While hundreds of cigar aficionados dined on lobster and generous portions of red wine followed by puffs on Cuban cigars male and female models showed off fashions made from rough fabrics ranging in tones from beige to dark brown and light green to deep olive.

Both Cuban designers and European fashion houses participated in the show Thursday night, the first held in the five years of the annual Habanos Festival.

“This night of fantasy, of beauty, of cultural identity will be hard to repeat,” an announcer promised at the start of the show, held in an elegant government building featuring a huge ballroom in the exclusive western neighborhood of El Laguito.

Cuban pianist Chucho Valdes, guitarist Juan Antonio Navarro and the women’s chamber orchestra Romeau performed during the pause between the showing of each collection before a painted backdrop depicting a tobacco plantation.

Five fashion houses Christian Dior, Mouma Ayoub, Maurizio Galante and Cuban designers Martha Veronica and Abraham showed off their tobacco-inspired styles.

It was Abraham who caused the biggest sensation of all, provoking murmurs across the ballroom as the first models flounced out in his oversized floppy hats fashioned of cloth shaped like tobacco leaves.

Moving their hips quite a bit more than the average runway model, the Cuban women and men in Abraham’s collection were draped in patchworks of solid color fabrics in varying shades of brown and green.

Some also had a gauzy kind of material draped over the rough, almost burlap-like cloth beneath, the same way a large smooth wrapper leaf is used to finish the rolling of a cigar, covering the rough twisted tobacco beneath and providing the smoothest smoke possible.

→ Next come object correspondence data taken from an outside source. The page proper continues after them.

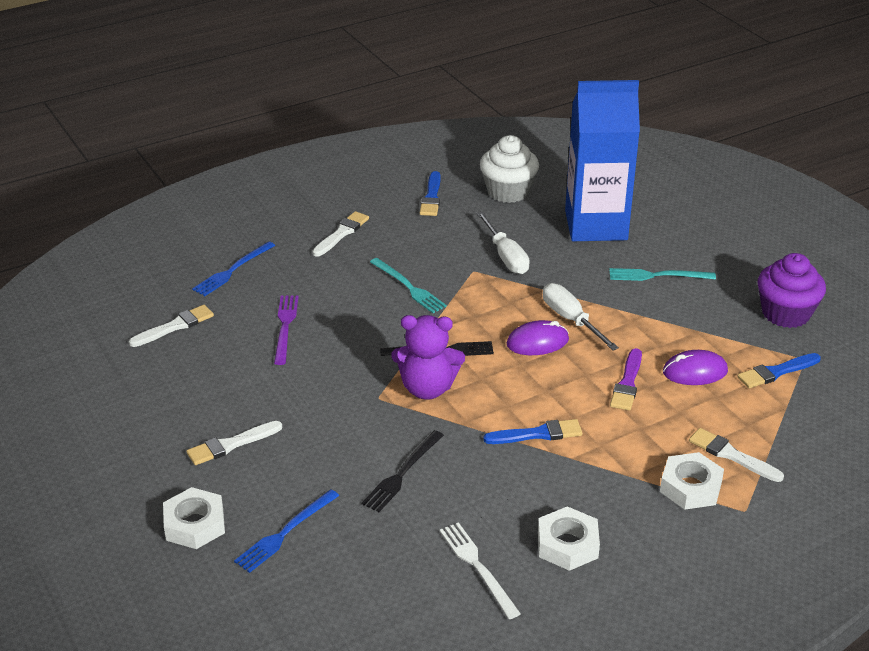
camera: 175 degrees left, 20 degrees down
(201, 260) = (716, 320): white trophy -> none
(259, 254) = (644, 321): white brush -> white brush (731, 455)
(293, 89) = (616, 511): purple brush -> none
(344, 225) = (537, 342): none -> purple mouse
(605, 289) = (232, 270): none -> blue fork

One women, looking like a flower with her tobacco-leaves headdress, wore a kind of miniskirt with a midriff-baring top of the patchwork material, with more cloth used for the cape that draped behind her.

In comparison, the European designs were well, normal.

“I think the foreigners were surprised,” said Norka Mendez, a former top Cuban model from the 1950s who acted as a consultant on the fashion show. “The European houses have a lot of quality. But we Cubans have a lot of flavor.”

The annual festival is held by Habanos S.A., which controls Cuba’s entire cigar market. The company is operated by the government in partnership with the French-Spanish company Altadis.

About 900 people from 48 countries came this year to celebrate Cuba’s cigars, marketed under such brands as Cohiba, Partagas, Romeo y Julieta, Montecristo and Punch.

The five-day festival included a trade show, trips to the tobacco-growing region of the western province of Pinar del Rio and an elegant dinner and auction Friday night of exotic humidors stuffed with specialty cigars.